● ASSIGNMENT:
Repeat each entry exactly and drop the pictures.

%%

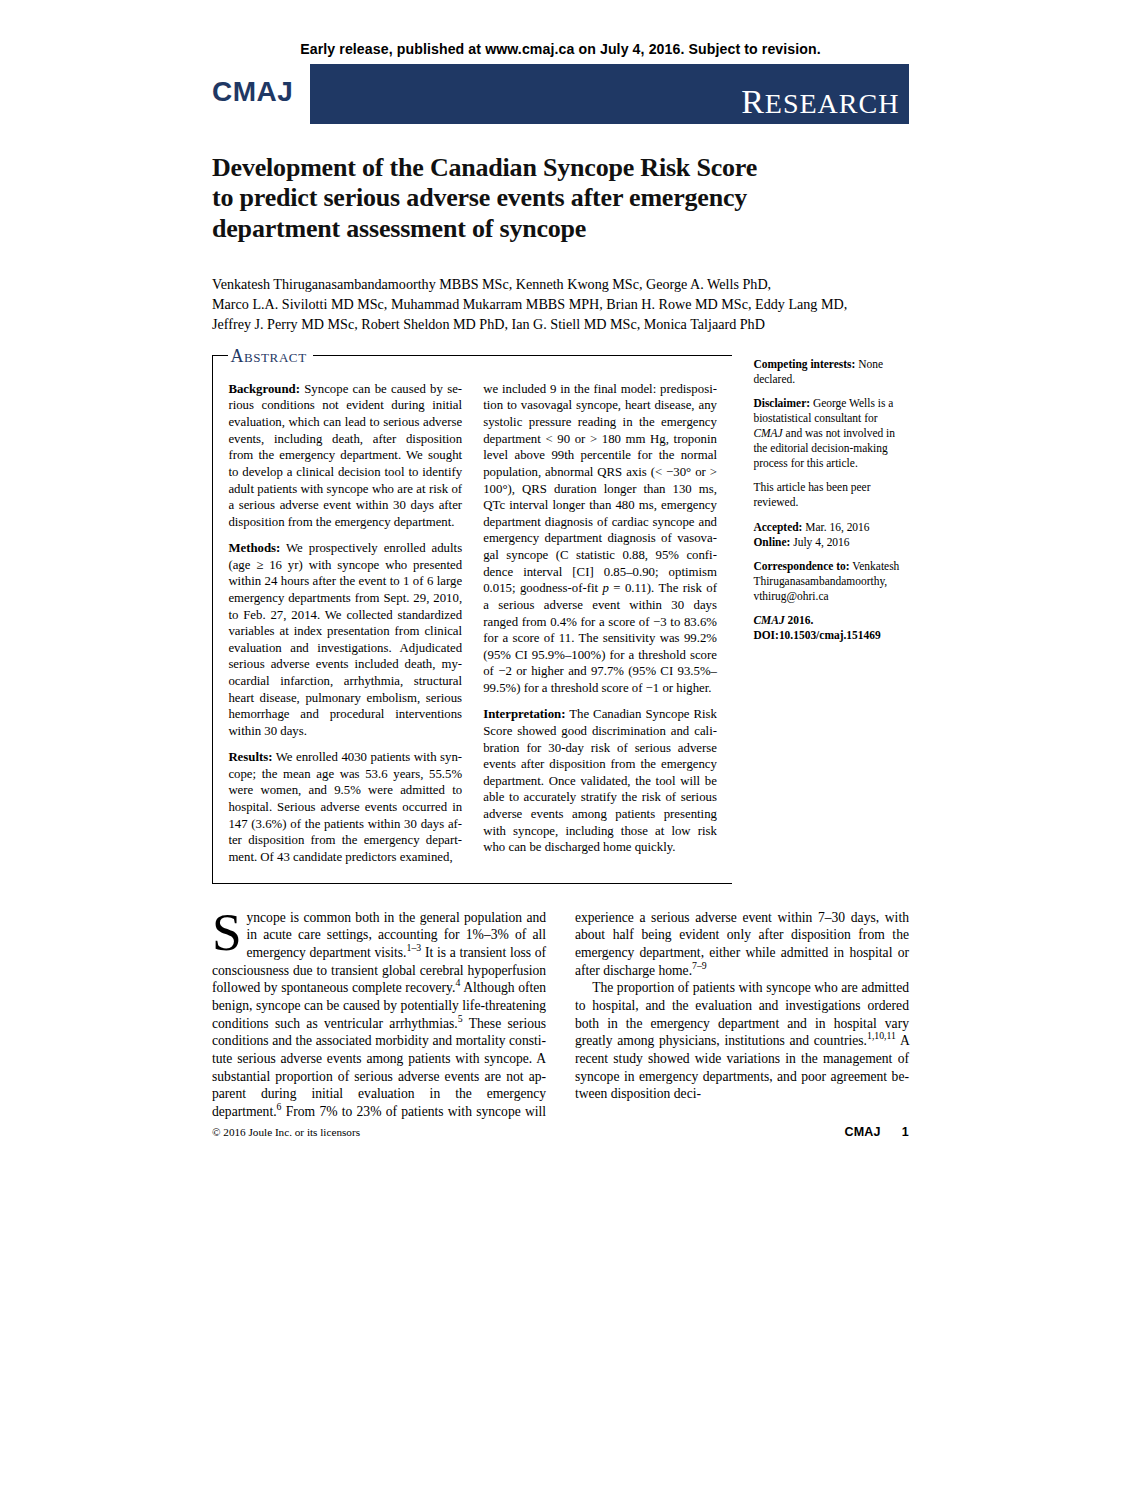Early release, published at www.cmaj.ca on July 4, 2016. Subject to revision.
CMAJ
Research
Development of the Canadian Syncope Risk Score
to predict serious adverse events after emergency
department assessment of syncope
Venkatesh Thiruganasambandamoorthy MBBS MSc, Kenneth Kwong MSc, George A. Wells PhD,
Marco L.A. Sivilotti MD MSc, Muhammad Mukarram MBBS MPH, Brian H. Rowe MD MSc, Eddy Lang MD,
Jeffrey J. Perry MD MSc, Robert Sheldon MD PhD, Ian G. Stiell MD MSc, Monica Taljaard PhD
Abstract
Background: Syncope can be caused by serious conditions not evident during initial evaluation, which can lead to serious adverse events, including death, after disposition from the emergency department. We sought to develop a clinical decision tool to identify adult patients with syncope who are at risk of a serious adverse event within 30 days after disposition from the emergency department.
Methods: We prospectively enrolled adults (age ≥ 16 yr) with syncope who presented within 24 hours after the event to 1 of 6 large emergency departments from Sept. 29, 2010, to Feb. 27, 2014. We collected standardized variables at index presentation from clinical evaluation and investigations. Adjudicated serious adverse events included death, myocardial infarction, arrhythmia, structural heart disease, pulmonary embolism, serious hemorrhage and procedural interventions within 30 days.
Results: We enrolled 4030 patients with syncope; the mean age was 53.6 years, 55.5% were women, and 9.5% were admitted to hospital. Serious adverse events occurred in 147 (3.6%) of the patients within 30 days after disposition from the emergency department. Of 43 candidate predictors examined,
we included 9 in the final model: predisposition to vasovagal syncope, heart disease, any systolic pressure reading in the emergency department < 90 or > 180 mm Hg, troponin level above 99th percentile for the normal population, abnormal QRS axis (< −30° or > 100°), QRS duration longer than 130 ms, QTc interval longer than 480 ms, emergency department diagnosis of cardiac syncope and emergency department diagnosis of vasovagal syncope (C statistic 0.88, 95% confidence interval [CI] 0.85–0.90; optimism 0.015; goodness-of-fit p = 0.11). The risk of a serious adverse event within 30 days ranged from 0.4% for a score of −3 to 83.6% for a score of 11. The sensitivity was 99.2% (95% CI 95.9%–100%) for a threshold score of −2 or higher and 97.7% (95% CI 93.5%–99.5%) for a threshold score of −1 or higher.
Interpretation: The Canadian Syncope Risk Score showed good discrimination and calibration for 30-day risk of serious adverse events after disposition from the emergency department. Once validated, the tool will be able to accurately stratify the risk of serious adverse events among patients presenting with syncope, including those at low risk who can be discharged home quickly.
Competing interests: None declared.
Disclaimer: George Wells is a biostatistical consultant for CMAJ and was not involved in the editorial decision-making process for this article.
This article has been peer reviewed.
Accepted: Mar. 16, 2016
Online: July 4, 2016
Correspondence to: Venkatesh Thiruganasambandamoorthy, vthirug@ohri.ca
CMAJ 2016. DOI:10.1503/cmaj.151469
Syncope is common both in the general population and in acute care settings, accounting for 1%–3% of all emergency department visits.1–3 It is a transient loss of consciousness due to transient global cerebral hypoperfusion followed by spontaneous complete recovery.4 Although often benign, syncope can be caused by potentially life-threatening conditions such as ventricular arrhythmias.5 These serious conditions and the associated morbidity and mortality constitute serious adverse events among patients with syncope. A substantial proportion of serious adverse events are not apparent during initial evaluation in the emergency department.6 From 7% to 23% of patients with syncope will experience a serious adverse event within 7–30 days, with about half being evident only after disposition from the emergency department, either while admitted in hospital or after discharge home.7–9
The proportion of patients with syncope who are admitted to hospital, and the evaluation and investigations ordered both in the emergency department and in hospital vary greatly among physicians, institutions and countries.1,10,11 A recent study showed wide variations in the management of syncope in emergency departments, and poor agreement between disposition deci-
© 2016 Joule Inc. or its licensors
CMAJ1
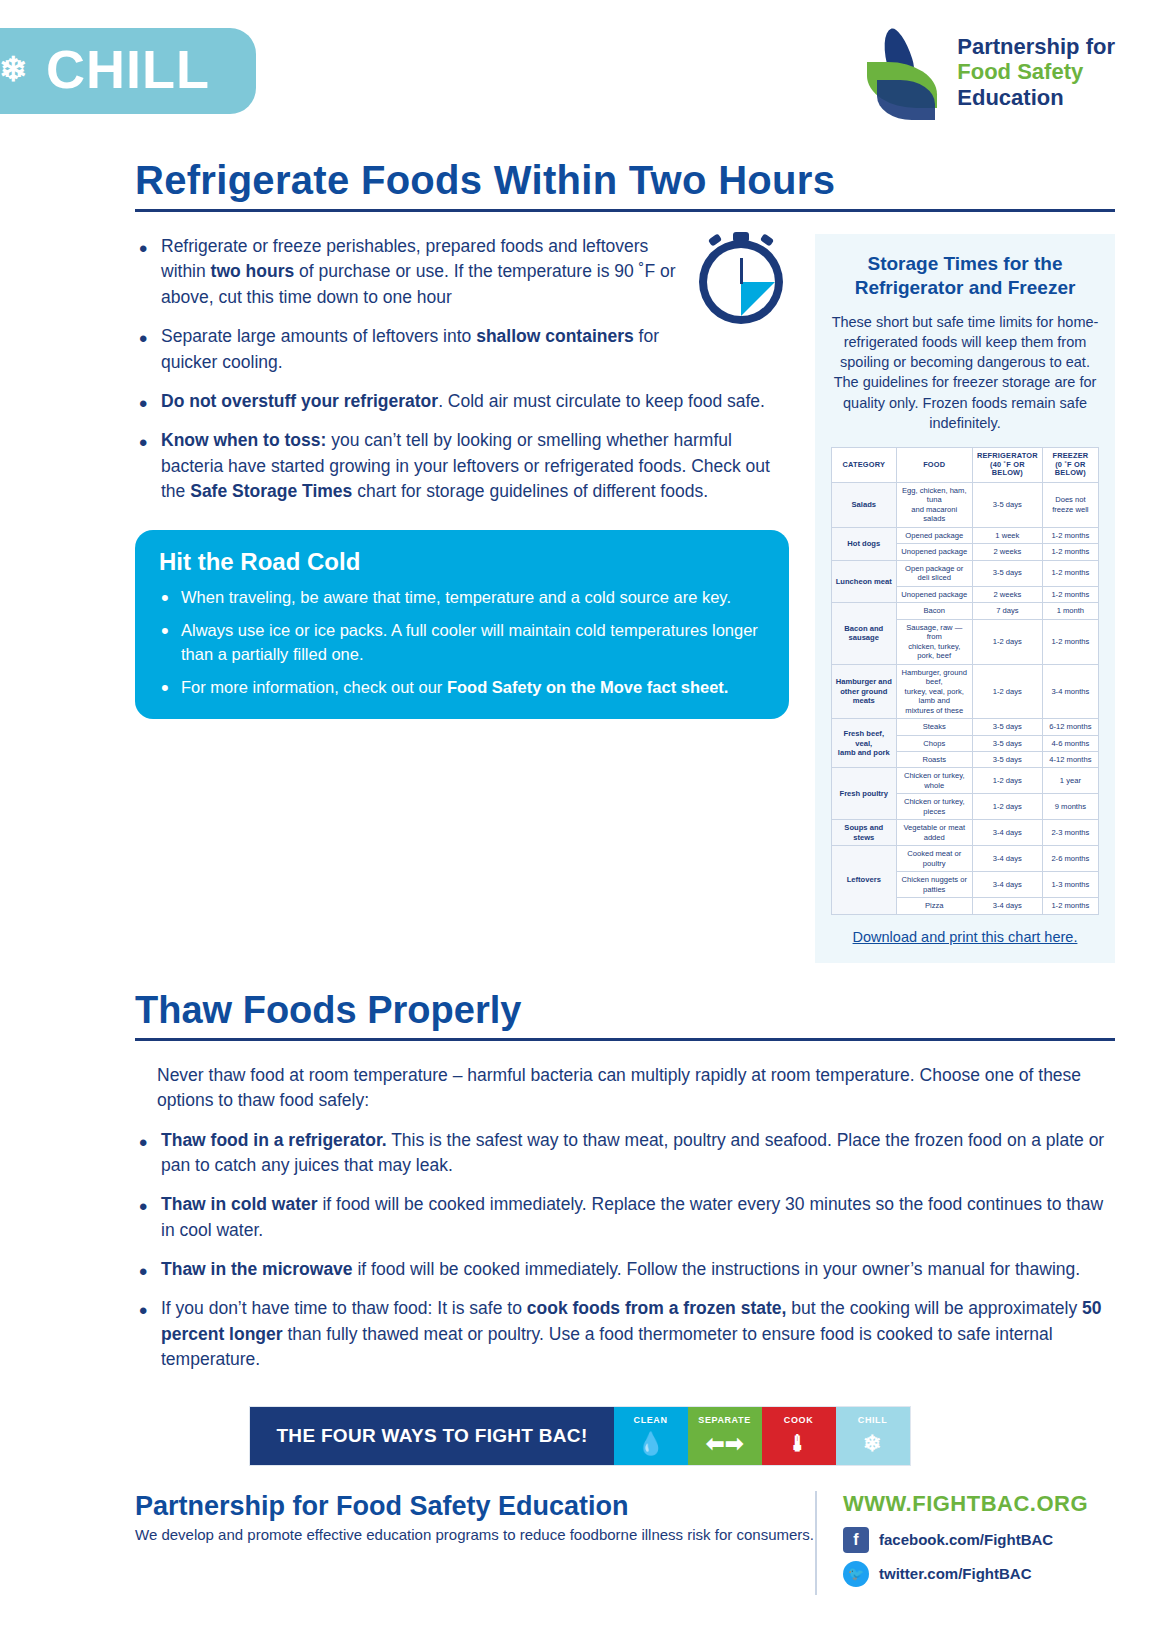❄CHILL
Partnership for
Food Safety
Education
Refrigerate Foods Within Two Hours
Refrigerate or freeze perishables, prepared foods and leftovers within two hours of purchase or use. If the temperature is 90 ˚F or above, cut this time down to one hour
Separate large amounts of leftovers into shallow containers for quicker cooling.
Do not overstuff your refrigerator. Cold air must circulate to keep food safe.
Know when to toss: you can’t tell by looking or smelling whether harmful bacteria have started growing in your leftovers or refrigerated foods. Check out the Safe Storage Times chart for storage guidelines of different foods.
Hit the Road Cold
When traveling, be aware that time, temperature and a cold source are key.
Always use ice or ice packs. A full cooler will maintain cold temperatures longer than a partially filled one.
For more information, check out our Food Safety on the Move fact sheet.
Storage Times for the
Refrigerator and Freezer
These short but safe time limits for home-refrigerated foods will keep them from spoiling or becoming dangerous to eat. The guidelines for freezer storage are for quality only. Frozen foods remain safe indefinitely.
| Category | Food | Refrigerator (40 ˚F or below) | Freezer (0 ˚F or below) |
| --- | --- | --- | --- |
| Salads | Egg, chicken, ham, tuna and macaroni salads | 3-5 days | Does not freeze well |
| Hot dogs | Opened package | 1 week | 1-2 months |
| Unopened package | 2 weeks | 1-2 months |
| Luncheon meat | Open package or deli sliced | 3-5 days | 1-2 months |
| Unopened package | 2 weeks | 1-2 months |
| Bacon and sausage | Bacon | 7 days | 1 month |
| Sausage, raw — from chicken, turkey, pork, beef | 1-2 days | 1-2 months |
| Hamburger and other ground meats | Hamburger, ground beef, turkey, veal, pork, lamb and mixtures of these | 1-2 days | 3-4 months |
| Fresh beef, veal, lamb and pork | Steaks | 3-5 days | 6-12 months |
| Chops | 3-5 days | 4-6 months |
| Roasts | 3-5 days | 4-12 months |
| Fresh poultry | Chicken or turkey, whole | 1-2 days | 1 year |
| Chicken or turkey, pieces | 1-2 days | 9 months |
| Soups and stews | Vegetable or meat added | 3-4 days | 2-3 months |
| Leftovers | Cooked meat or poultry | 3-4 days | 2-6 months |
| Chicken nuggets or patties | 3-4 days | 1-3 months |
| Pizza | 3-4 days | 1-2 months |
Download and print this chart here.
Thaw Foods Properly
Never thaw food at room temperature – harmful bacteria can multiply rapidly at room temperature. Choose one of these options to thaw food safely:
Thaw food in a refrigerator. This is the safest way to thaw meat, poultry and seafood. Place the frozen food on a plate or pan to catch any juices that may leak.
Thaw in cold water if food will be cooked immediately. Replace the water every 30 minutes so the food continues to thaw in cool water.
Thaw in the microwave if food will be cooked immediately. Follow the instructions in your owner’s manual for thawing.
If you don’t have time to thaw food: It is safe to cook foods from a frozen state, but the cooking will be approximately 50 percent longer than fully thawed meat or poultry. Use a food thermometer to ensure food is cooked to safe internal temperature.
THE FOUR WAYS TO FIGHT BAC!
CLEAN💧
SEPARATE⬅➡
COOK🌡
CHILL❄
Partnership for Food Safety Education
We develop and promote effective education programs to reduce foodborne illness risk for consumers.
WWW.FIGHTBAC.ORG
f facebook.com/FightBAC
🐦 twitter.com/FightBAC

%%

● OUTPUT OF THE TASK:
Early release, published at www.cmaj.ca on July 4, 2016. Subject to revision.
CMAJ
Research
Development of the Canadian Syncope Risk Score
to predict serious adverse events after emergency
department assessment of syncope
Venkatesh Thiruganasambandamoorthy MBBS MSc, Kenneth Kwong MSc, George A. Wells PhD,
Marco L.A. Sivilotti MD MSc, Muhammad Mukarram MBBS MPH, Brian H. Rowe MD MSc, Eddy Lang MD,
Jeffrey J. Perry MD MSc, Robert Sheldon MD PhD, Ian G. Stiell MD MSc, Monica Taljaard PhD
Abstract
Background: Syncope can be caused by serious conditions not evident during initial evaluation, which can lead to serious adverse events, including death, after disposition from the emergency department. We sought to develop a clinical decision tool to identify adult patients with syncope who are at risk of a serious adverse event within 30 days after disposition from the emergency department.
Methods: We prospectively enrolled adults (age ≥ 16 yr) with syncope who presented within 24 hours after the event to 1 of 6 large emergency departments from Sept. 29, 2010, to Feb. 27, 2014. We collected standardized variables at index presentation from clinical evaluation and investigations. Adjudicated serious adverse events included death, myocardial infarction, arrhythmia, structural heart disease, pulmonary embolism, serious hemorrhage and procedural interventions within 30 days.
Results: We enrolled 4030 patients with syncope; the mean age was 53.6 years, 55.5% were women, and 9.5% were admitted to hospital. Serious adverse events occurred in 147 (3.6%) of the patients within 30 days after disposition from the emergency department. Of 43 candidate predictors examined,
we included 9 in the final model: predisposition to vasovagal syncope, heart disease, any systolic pressure reading in the emergency department < 90 or > 180 mm Hg, troponin level above 99th percentile for the normal population, abnormal QRS axis (< −30° or > 100°), QRS duration longer than 130 ms, QTc interval longer than 480 ms, emergency department diagnosis of cardiac syncope and emergency department diagnosis of vasovagal syncope (C statistic 0.88, 95% confidence interval [CI] 0.85–0.90; optimism 0.015; goodness-of-fit p = 0.11). The risk of a serious adverse event within 30 days ranged from 0.4% for a score of −3 to 83.6% for a score of 11. The sensitivity was 99.2% (95% CI 95.9%–100%) for a threshold score of −2 or higher and 97.7% (95% CI 93.5%–99.5%) for a threshold score of −1 or higher.
Interpretation: The Canadian Syncope Risk Score showed good discrimination and calibration for 30-day risk of serious adverse events after disposition from the emergency department. Once validated, the tool will be able to accurately stratify the risk of serious adverse events among patients presenting with syncope, including those at low risk who can be discharged home quickly.
Competing interests: None declared.
Disclaimer: George Wells is a biostatistical consultant for CMAJ and was not involved in the editorial decision-making process for this article.
This article has been peer reviewed.
Accepted: Mar. 16, 2016
Online: July 4, 2016
Correspondence to: Venkatesh Thiruganasambandamoorthy, vthirug@ohri.ca
CMAJ 2016. DOI:10.1503/cmaj.151469
Syncope is common both in the general population and in acute care settings, accounting for 1%–3% of all emergency department visits.1–3 It is a transient loss of consciousness due to transient global cerebral hypoperfusion followed by spontaneous complete recovery.4 Although often benign, syncope can be caused by potentially life-threatening conditions such as ventricular arrhythmias.5 These serious conditions and the associated morbidity and mortality constitute serious adverse events among patients with syncope. A substantial proportion of serious adverse events are not apparent during initial evaluation in the emergency department.6 From 7% to 23% of patients with syncope will experience a serious adverse event within 7–30 days, with about half being evident only after disposition from the emergency department, either while admitted in hospital or after discharge home.7–9
The proportion of patients with syncope who are admitted to hospital, and the evaluation and investigations ordered both in the emergency department and in hospital vary greatly among physicians, institutions and countries.1,10,11 A recent study showed wide variations in the management of syncope in emergency departments, and poor agreement between disposition deci-
© 2016 Joule Inc. or its licensors
CMAJ1
❄CHILL
Partnership for
Food Safety
Education
Refrigerate Foods Within Two Hours
Refrigerate or freeze perishables, prepared foods and leftovers within two hours of purchase or use. If the temperature is 90 ˚F or above, cut this time down to one hour
Separate large amounts of leftovers into shallow containers for quicker cooling.
Do not overstuff your refrigerator. Cold air must circulate to keep food safe.
Know when to toss: you can’t tell by looking or smelling whether harmful bacteria have started growing in your leftovers or refrigerated foods. Check out the Safe Storage Times chart for storage guidelines of different foods.
Hit the Road Cold
When traveling, be aware that time, temperature and a cold source are key.
Always use ice or ice packs. A full cooler will maintain cold temperatures longer than a partially filled one.
For more information, check out our Food Safety on the Move fact sheet.
Storage Times for the
Refrigerator and Freezer
These short but safe time limits for home-refrigerated foods will keep them from spoiling or becoming dangerous to eat. The guidelines for freezer storage are for quality only. Frozen foods remain safe indefinitely.
| Category | Food | Refrigerator (40 ˚F or below) | Freezer (0 ˚F or below) |
| --- | --- | --- | --- |
| Salads | Egg, chicken, ham, tuna and macaroni salads | 3-5 days | Does not freeze well |
| Hot dogs | Opened package | 1 week | 1-2 months |
| Unopened package | 2 weeks | 1-2 months |
| Luncheon meat | Open package or deli sliced | 3-5 days | 1-2 months |
| Unopened package | 2 weeks | 1-2 months |
| Bacon and sausage | Bacon | 7 days | 1 month |
| Sausage, raw — from chicken, turkey, pork, beef | 1-2 days | 1-2 months |
| Hamburger and other ground meats | Hamburger, ground beef, turkey, veal, pork, lamb and mixtures of these | 1-2 days | 3-4 months |
| Fresh beef, veal, lamb and pork | Steaks | 3-5 days | 6-12 months |
| Chops | 3-5 days | 4-6 months |
| Roasts | 3-5 days | 4-12 months |
| Fresh poultry | Chicken or turkey, whole | 1-2 days | 1 year |
| Chicken or turkey, pieces | 1-2 days | 9 months |
| Soups and stews | Vegetable or meat added | 3-4 days | 2-3 months |
| Leftovers | Cooked meat or poultry | 3-4 days | 2-6 months |
| Chicken nuggets or patties | 3-4 days | 1-3 months |
| Pizza | 3-4 days | 1-2 months |
Download and print this chart here.
Thaw Foods Properly
Never thaw food at room temperature – harmful bacteria can multiply rapidly at room temperature. Choose one of these options to thaw food safely:
Thaw food in a refrigerator. This is the safest way to thaw meat, poultry and seafood. Place the frozen food on a plate or pan to catch any juices that may leak.
Thaw in cold water if food will be cooked immediately. Replace the water every 30 minutes so the food continues to thaw in cool water.
Thaw in the microwave if food will be cooked immediately. Follow the instructions in your owner’s manual for thawing.
If you don’t have time to thaw food: It is safe to cook foods from a frozen state, but the cooking will be approximately 50 percent longer than fully thawed meat or poultry. Use a food thermometer to ensure food is cooked to safe internal temperature.
THE FOUR WAYS TO FIGHT BAC!
CLEAN💧
SEPARATE⬅➡
COOK🌡
CHILL❄
Partnership for Food Safety Education
We develop and promote effective education programs to reduce foodborne illness risk for consumers.
WWW.FIGHTBAC.ORG
f facebook.com/FightBAC
🐦 twitter.com/FightBAC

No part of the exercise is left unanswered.